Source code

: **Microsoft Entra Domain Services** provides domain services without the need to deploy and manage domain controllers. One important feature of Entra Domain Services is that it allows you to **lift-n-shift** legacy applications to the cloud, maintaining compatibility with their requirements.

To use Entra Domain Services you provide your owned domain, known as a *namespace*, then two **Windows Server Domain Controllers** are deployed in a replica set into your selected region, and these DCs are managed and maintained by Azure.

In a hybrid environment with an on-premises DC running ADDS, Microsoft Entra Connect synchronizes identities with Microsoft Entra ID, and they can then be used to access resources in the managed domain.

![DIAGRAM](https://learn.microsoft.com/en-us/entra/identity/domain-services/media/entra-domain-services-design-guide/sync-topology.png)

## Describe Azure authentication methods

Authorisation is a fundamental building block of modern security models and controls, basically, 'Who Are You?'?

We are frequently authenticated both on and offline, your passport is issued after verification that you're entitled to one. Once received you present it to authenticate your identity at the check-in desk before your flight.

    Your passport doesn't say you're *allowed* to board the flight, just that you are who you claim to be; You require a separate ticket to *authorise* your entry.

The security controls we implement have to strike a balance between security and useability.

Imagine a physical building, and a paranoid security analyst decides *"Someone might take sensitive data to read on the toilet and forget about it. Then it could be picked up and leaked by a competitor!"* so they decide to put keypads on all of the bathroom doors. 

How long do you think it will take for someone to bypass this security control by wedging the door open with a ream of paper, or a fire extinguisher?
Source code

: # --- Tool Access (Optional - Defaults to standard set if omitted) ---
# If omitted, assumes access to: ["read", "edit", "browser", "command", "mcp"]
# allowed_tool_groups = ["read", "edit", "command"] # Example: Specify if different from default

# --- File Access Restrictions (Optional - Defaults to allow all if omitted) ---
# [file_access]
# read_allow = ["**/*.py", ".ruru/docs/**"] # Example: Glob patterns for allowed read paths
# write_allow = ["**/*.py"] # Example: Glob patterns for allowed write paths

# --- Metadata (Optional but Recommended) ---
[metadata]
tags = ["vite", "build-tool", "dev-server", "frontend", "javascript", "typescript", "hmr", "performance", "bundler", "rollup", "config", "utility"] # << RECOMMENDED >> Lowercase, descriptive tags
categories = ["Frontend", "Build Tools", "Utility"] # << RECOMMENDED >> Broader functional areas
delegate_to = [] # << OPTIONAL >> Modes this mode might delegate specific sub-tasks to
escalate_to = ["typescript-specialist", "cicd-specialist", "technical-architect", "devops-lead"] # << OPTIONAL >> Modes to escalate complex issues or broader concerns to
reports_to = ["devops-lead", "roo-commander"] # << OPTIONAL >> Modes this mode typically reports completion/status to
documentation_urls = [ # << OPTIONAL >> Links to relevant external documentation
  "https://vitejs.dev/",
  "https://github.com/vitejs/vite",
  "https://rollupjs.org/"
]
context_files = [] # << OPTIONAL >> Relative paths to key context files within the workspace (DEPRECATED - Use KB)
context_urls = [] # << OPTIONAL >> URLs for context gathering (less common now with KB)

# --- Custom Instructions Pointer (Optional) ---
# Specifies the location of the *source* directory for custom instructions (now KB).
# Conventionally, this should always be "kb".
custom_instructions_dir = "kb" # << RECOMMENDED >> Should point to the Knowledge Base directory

▶ **TASK ITEM**
Copy every record exactly.

▶ **FINISHED EXERCISE**
Source code

: **Microsoft Entra Domain Services** provides domain services without the need to deploy and manage domain controllers. One important feature of Entra Domain Services is that it allows you to **lift-n-shift** legacy applications to the cloud, maintaining compatibility with their requirements.

To use Entra Domain Services you provide your owned domain, known as a *namespace*, then two **Windows Server Domain Controllers** are deployed in a replica set into your selected region, and these DCs are managed and maintained by Azure.

In a hybrid environment with an on-premises DC running ADDS, Microsoft Entra Connect synchronizes identities with Microsoft Entra ID, and they can then be used to access resources in the managed domain.

![DIAGRAM](https://learn.microsoft.com/en-us/entra/identity/domain-services/media/entra-domain-services-design-guide/sync-topology.png)

## Describe Azure authentication methods

Authorisation is a fundamental building block of modern security models and controls, basically, 'Who Are You?'?

We are frequently authenticated both on and offline, your passport is issued after verification that you're entitled to one. Once received you present it to authenticate your identity at the check-in desk before your flight.

    Your passport doesn't say you're *allowed* to board the flight, just that you are who you claim to be; You require a separate ticket to *authorise* your entry.

The security controls we implement have to strike a balance between security and useability.

Imagine a physical building, and a paranoid security analyst decides *"Someone might take sensitive data to read on the toilet and forget about it. Then it could be picked up and leaked by a competitor!"* so they decide to put keypads on all of the bathroom doors. 

How long do you think it will take for someone to bypass this security control by wedging the door open with a ream of paper, or a fire extinguisher?
Source code

: # --- Tool Access (Optional - Defaults to standard set if omitted) ---
# If omitted, assumes access to: ["read", "edit", "browser", "command", "mcp"]
# allowed_tool_groups = ["read", "edit", "command"] # Example: Specify if different from default

# --- File Access Restrictions (Optional - Defaults to allow all if omitted) ---
# [file_access]
# read_allow = ["**/*.py", ".ruru/docs/**"] # Example: Glob patterns for allowed read paths
# write_allow = ["**/*.py"] # Example: Glob patterns for allowed write paths

# --- Metadata (Optional but Recommended) ---
[metadata]
tags = ["vite", "build-tool", "dev-server", "frontend", "javascript", "typescript", "hmr", "performance", "bundler", "rollup", "config", "utility"] # << RECOMMENDED >> Lowercase, descriptive tags
categories = ["Frontend", "Build Tools", "Utility"] # << RECOMMENDED >> Broader functional areas
delegate_to = [] # << OPTIONAL >> Modes this mode might delegate specific sub-tasks to
escalate_to = ["typescript-specialist", "cicd-specialist", "technical-architect", "devops-lead"] # << OPTIONAL >> Modes to escalate complex issues or broader concerns to
reports_to = ["devops-lead", "roo-commander"] # << OPTIONAL >> Modes this mode typically reports completion/status to
documentation_urls = [ # << OPTIONAL >> Links to relevant external documentation
  "https://vitejs.dev/",
  "https://github.com/vitejs/vite",
  "https://rollupjs.org/"
]
context_files = [] # << OPTIONAL >> Relative paths to key context files within the workspace (DEPRECATED - Use KB)
context_urls = [] # << OPTIONAL >> URLs for context gathering (less common now with KB)

# --- Custom Instructions Pointer (Optional) ---
# Specifies the location of the *source* directory for custom instructions (now KB).
# Conventionally, this should always be "kb".
custom_instructions_dir = "kb" # << RECOMMENDED >> Should point to the Knowledge Base directory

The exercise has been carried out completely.